## [The problem]
Your job is to return every line in the data holding the string "TRIANGLE".

## [Source data]
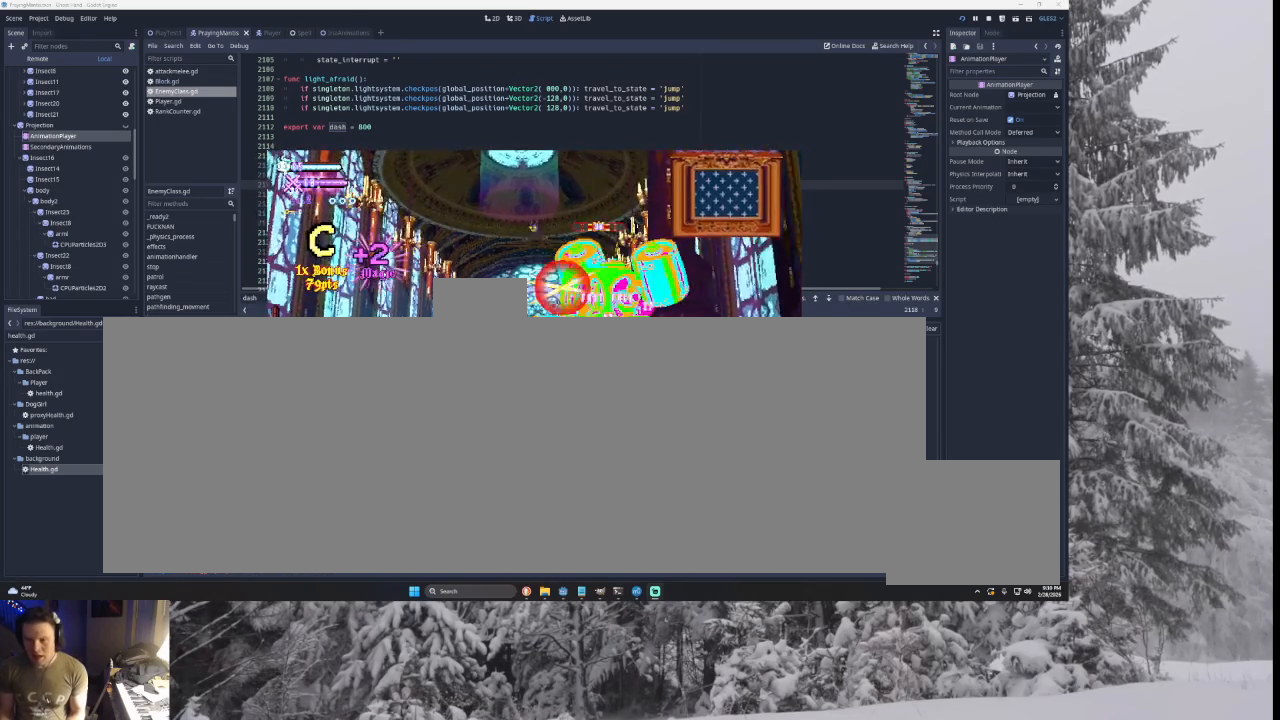
{"buttons": [], "left_stick": "left", "right_stick": "center", "events": [[100, "left_stick", "right"], [133, "TRIANGLE", "down"], [167, "SQUARE", "down"], [267, "left_stick", "left"], [433, "SQUARE", "up"], [500, "TRIANGLE", "up"]]}
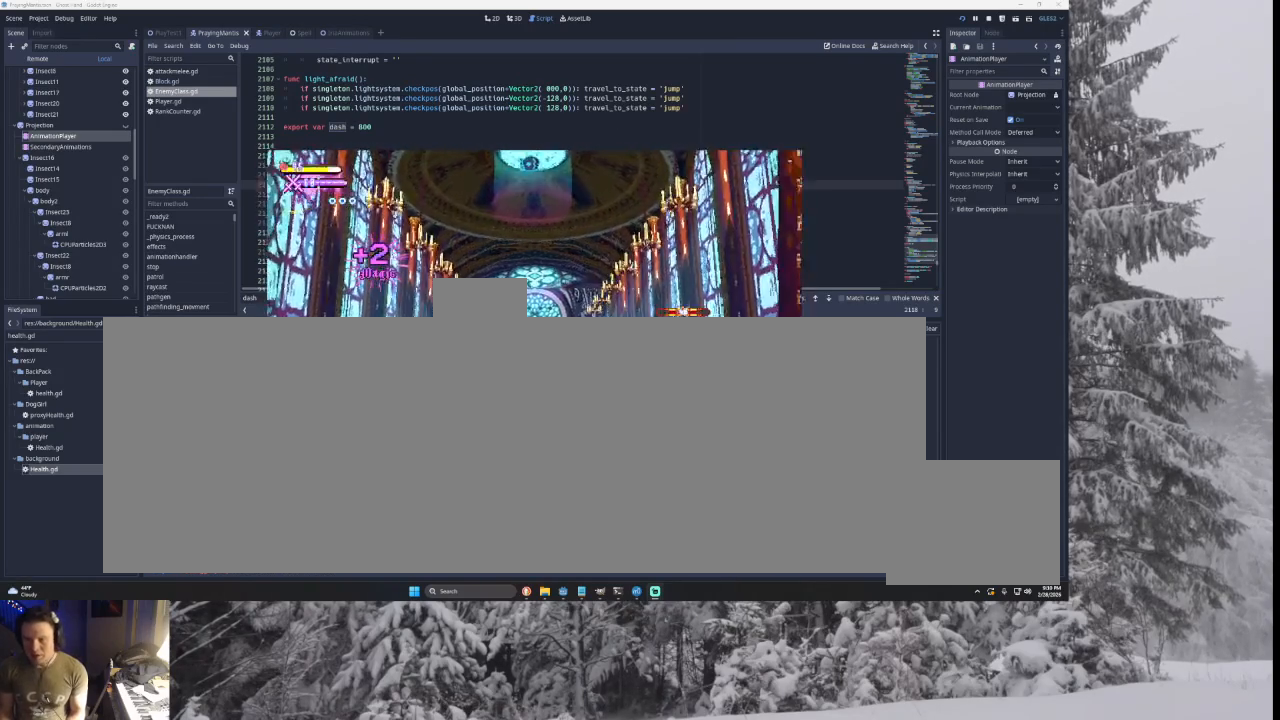
{"buttons": [], "left_stick": "center", "right_stick": "center", "events": [[167, "left_stick", "right"], [267, "SQUARE", "down"], [267, "TRIANGLE", "down"], [367, "SQUARE", "up"], [367, "left_stick", "center"], [433, "TRIANGLE", "up"]]}
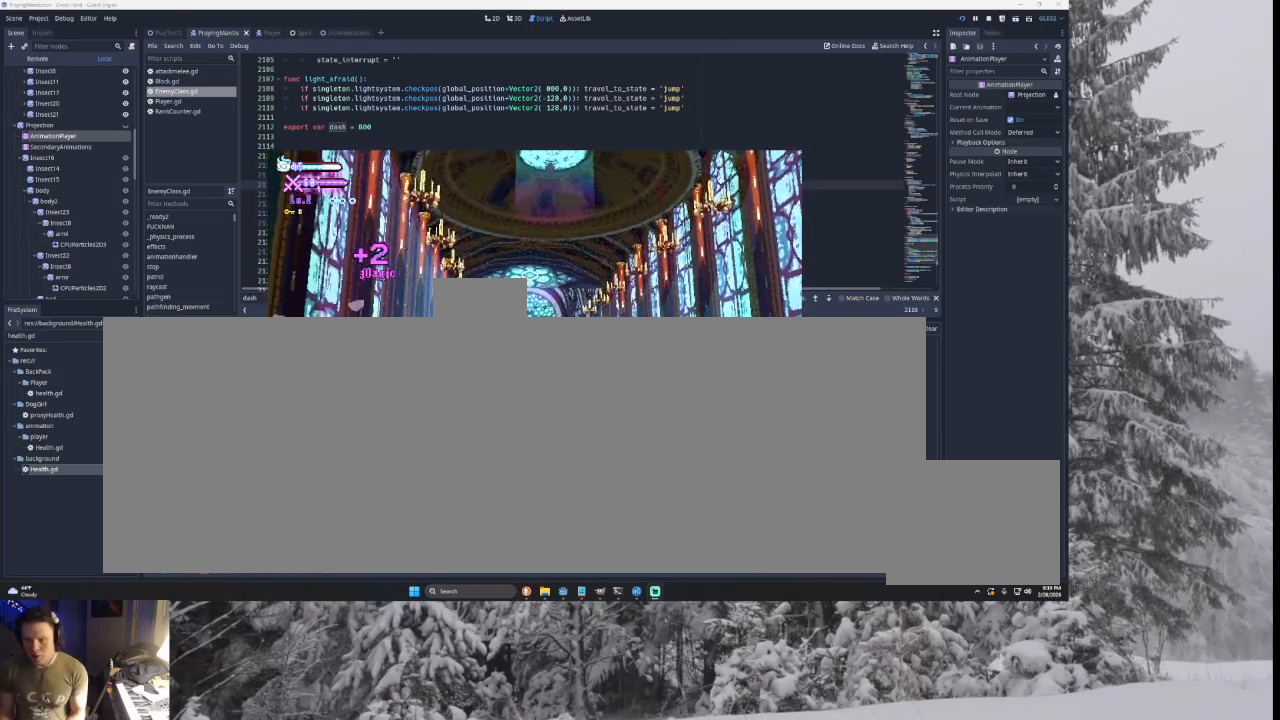
{"buttons": [], "left_stick": "right", "right_stick": "center", "events": [[233, "left_stick", "right"]]}
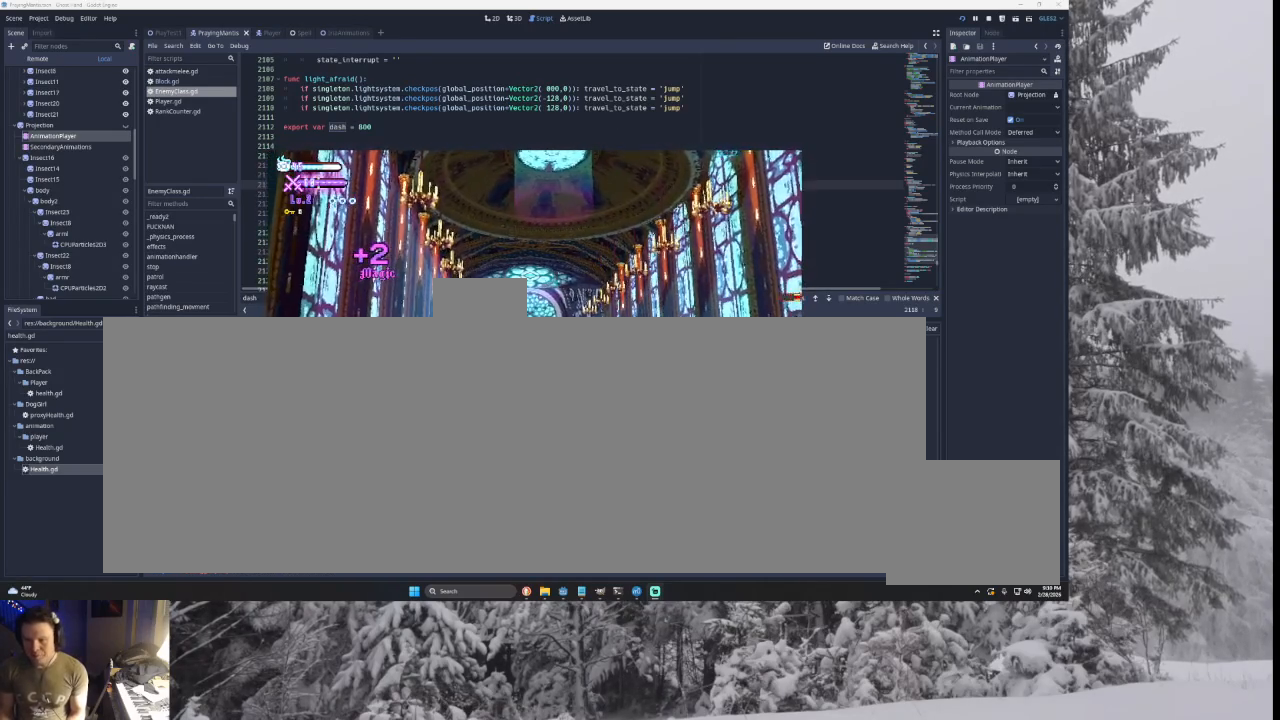
{"buttons": [], "left_stick": "right", "right_stick": "center", "events": [[300, "left_stick", "center"], [433, "left_stick", "right"]]}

## [Worked solution]
{"buttons": [], "left_stick": "left", "right_stick": "center", "events": [[100, "left_stick", "right"], [133, "TRIANGLE", "down"], [167, "SQUARE", "down"], [267, "left_stick", "left"], [433, "SQUARE", "up"], [500, "TRIANGLE", "up"]]}
{"buttons": [], "left_stick": "center", "right_stick": "center", "events": [[167, "left_stick", "right"], [267, "SQUARE", "down"], [267, "TRIANGLE", "down"], [367, "SQUARE", "up"], [367, "left_stick", "center"], [433, "TRIANGLE", "up"]]}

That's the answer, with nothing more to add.